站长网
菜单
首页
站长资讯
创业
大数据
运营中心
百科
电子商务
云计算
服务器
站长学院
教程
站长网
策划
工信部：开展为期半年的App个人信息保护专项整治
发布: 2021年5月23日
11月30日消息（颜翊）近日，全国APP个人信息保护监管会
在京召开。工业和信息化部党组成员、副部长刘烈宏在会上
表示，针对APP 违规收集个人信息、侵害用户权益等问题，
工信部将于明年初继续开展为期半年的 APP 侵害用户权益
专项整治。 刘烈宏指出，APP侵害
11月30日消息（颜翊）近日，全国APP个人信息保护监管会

◆ ◆ ◆

▶ _DIRECTIONS FOR THIS TASK_
Copy the records word for word.

▶ _OUTPUT OF THE TASK_
站长网
菜单
首页
站长资讯
创业
大数据
运营中心
百科
电子商务
云计算
服务器
站长学院
教程
站长网
策划
工信部：开展为期半年的App个人信息保护专项整治
发布: 2021年5月23日
11月30日消息（颜翊）近日，全国APP个人信息保护监管会
在京召开。工业和信息化部党组成员、副部长刘烈宏在会上
表示，针对APP 违规收集个人信息、侵害用户权益等问题，
工信部将于明年初继续开展为期半年的 APP 侵害用户权益
专项整治。 刘烈宏指出，APP侵害
11月30日消息（颜翊）近日，全国APP个人信息保护监管会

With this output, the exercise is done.